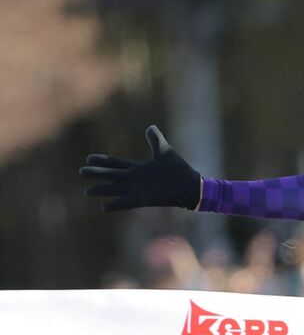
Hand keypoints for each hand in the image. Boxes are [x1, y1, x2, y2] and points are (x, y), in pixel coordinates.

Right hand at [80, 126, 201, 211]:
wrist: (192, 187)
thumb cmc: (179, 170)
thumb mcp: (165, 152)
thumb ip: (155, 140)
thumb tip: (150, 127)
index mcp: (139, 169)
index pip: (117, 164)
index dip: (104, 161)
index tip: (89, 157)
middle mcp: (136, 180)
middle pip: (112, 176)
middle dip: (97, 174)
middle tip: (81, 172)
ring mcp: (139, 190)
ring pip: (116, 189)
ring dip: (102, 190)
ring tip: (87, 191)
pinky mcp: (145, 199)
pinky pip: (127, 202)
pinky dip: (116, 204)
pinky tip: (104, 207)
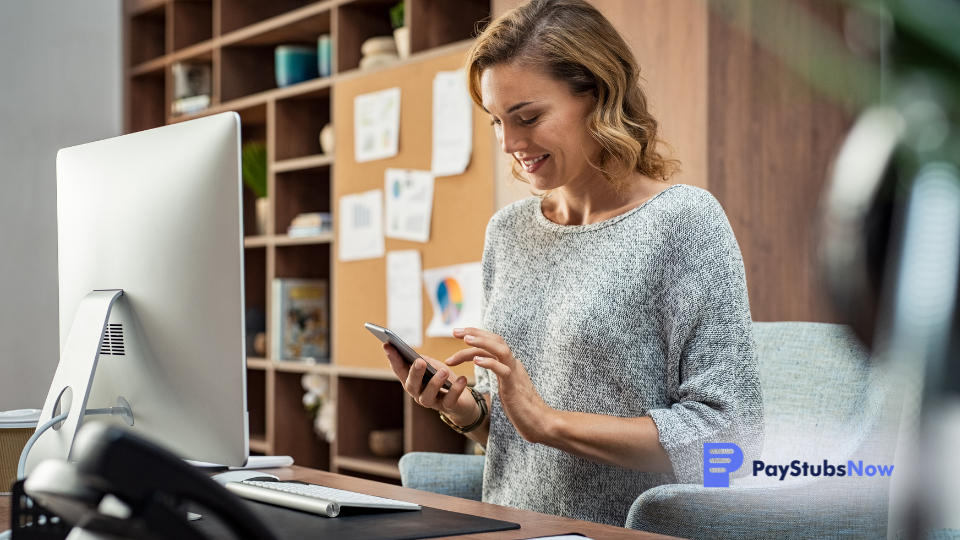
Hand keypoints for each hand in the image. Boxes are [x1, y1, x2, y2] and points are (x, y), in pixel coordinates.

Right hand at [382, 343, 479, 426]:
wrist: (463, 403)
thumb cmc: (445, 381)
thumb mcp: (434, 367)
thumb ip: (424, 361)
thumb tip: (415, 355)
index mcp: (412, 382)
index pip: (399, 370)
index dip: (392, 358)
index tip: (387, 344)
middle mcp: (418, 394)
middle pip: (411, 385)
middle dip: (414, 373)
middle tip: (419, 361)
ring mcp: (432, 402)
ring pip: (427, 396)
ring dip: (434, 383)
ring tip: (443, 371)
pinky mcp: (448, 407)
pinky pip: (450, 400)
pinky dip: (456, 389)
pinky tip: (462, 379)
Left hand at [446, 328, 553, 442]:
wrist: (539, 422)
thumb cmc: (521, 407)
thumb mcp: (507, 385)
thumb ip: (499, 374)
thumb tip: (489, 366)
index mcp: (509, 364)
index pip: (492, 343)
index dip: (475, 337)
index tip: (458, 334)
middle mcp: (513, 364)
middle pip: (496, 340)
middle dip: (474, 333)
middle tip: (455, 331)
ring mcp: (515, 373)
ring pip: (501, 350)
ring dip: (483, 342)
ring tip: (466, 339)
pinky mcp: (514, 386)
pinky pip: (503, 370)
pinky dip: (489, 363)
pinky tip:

Required work: Give the number of lines in the records that contain the string "thumb", and nothing besides.

Answer to this task: 12